L’interminable hiver tente un dernier effort,
Pour enfouir la terre et refroidir l’espace :
Sous le souffle effréné de l’ouragan du nord
De plus en plus la neige en tourbillons s’entasse.
Et cette blanche mer déferle dans le vent
Par-dessus les taillis aux branches dénudées.
Les chars dans les ravins comblés bloquent souvent
Sous l’amoncellement continu des bordées.
L’air glacial est lourd de morbides vapeurs.
Nous sortons peu.

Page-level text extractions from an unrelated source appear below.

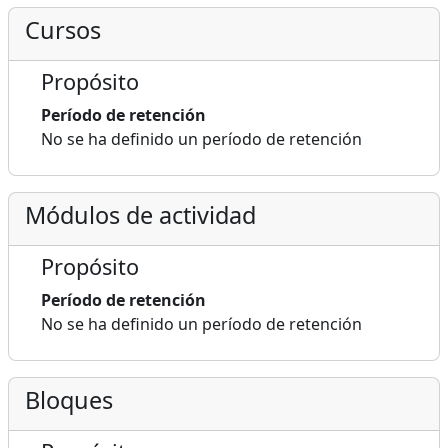
Cursos
Propósito
Período de retención
No se ha definido un período de retención
Módulos de actividad
Propósito
Período de retención
No se ha definido un período de retención
Bloques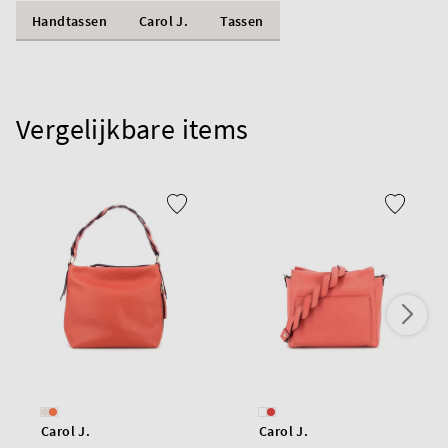
Handtassen
Carol J.
Tassen
Vergelijkbare items
Carol J.
Carol J.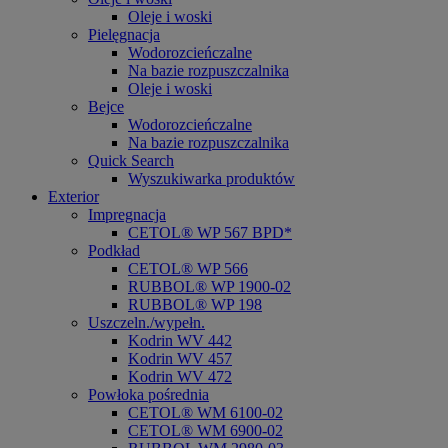
Oleje i woski
Pielęgnacja
Wodorozcieńczalne
Na bazie rozpuszczalnika
Oleje i woski
Bejce
Wodorozcieńczalne
Na bazie rozpuszczalnika
Quick Search
Wyszukiwarka produktów
Exterior
Impregnacja
CETOL® WP 567 BPD*
Podkład
CETOL® WP 566
RUBBOL® WP 1900-02
RUBBOL® WP 198
Uszczeln./wypełn.
Kodrin WV 442
Kodrin WV 457
Kodrin WV 472
Powłoka pośrednia
CETOL® WM 6100-02
CETOL® WM 6900-02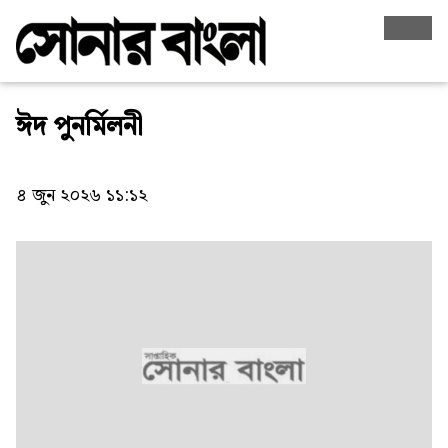
ঈদ পুনর্মিলনী
৪ জুন ২০২৬ ১১:১২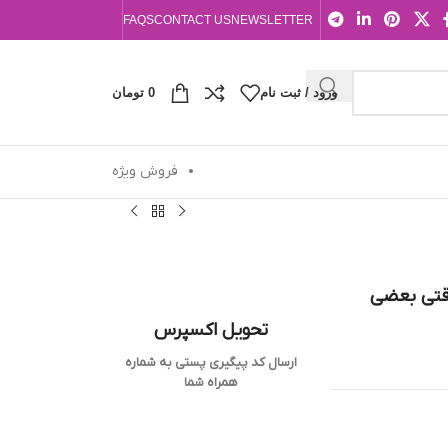
FAQS
CONTACT US
NEWSLETTER
ورود / ثبت نام
0
تومان
فروش ویژه
قتي بعضي
تحویل اکسپرس
ارسال کد پیگیری پستی به شماره
همراه شما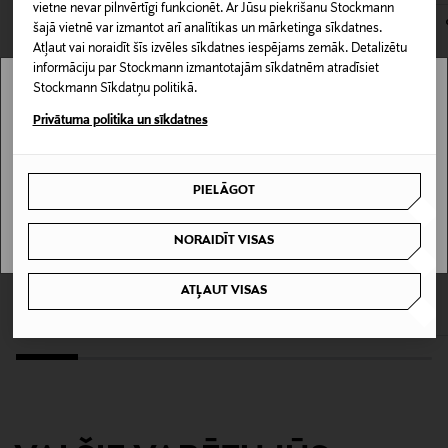
vietne nevar pilnvērtīgi funkcionēt. Ar Jūsu piekrišanu Stockmann
Materiāls
šajā vietnē var izmantot arī analītikas un mārketinga sīkdatnes.
Atļaut vai noraidīt šīs izvēles sīkdatnes iespējams zemāk. Detalizētu
100% kokvilna
informāciju par Stockmann izmantotajām sīkdatnēm atradīsiet
Stockmann Sīkdatņu politikā.
Kopšanas instrukcijas
Stockmann nav pieejams tavā valstī.
Privātuma politika un sīkdatnes
Machine wash 60Â°
Delivery is not available in your Country.
Krāsa
PIELĀGOT
I UNDERSTAND
325 LIGHT DUSTY WHITE
NORAIDĪT VISAS
KUPONA PRIEKŠROCĪBA
KUPONA PRIEKŠROCĪBA
LINDEX
LIL' ATELIER
Ražotājvalsts
Aptinamais bodijs
NbfHosa Loose bodijkleita
ATĻAUT VISAS
BANGLADEŠA
Original Price
Original Price
12,99 €
39,99 €
Ražotāja daļas numurs
3004658
Ražotājs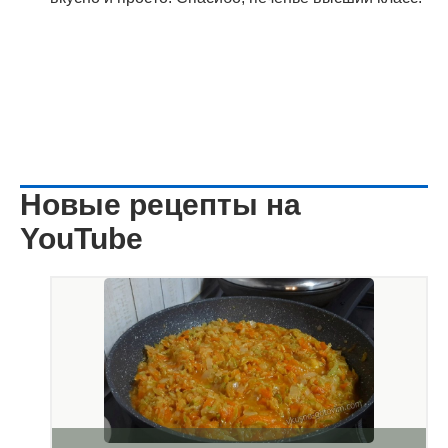
Новые рецепты на
YouTube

Le Soir près du feu nous rassemble ;
Et les vieux dolemment racontent là des peurs
Qui font frémir l’enfant, blêmir l’aïeul qui tremble.

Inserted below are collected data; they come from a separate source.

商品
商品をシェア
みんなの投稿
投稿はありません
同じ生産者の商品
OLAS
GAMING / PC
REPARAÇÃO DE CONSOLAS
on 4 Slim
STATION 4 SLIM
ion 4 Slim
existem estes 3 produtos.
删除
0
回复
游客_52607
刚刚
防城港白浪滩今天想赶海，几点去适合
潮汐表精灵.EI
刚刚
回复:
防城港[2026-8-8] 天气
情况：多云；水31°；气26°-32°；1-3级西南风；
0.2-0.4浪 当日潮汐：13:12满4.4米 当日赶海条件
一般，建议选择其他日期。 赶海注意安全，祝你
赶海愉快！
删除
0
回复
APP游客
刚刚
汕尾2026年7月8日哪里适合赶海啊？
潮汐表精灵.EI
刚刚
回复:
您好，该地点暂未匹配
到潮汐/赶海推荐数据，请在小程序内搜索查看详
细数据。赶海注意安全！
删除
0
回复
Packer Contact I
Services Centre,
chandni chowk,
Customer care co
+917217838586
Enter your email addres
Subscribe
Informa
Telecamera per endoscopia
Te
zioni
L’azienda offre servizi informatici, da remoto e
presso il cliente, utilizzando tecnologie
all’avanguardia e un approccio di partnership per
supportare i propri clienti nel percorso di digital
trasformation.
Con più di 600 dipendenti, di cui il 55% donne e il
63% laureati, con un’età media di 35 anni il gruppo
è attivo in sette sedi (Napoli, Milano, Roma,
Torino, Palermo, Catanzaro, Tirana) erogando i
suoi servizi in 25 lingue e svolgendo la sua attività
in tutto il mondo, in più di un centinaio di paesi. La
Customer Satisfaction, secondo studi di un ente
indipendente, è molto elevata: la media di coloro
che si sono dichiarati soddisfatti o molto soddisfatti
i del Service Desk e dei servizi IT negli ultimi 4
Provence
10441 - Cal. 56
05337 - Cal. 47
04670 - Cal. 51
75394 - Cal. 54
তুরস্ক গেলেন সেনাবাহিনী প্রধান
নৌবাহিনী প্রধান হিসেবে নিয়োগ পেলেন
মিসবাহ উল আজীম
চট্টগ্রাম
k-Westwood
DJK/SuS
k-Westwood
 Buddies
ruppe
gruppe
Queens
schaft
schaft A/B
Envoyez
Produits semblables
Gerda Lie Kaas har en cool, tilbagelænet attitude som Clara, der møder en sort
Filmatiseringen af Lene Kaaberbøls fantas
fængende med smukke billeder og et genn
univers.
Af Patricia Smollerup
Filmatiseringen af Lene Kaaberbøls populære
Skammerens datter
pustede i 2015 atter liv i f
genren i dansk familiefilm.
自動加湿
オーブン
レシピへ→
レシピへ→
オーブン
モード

La cruelle saison sème au hasard les deuils.
Pour les hôtes des bois partout se cache un piège,
Et le braconnier traque orignaux et chevreuils
Aveuglés du grésil, empêtrés de la neige.
Tout souffre, hommes, bétail ; tout pleure, arbres, échos.
Dans son grenier gémit le pauvre, maigre et pâle,
Et l’on croit par moment entendre ses sanglots
À travers les cent bruits de la bise qui râle.
L’aurore ne luit plus sur les monts sourcilleux.
Rien ne fait pressentir la fin des jours livides.
Et si parfois un coin d’azur émerge aux cieux,
L’hiver croule à flots plus drus sur les Laurentides.
Mais de même qu’après le déluge, un matin,
L’arc-en-ciel rayonna dans sa splendeur première,
Le clair soleil pascal, qu’on croyait presque éteint,
Demain va tout dorer de sa blonde lumière.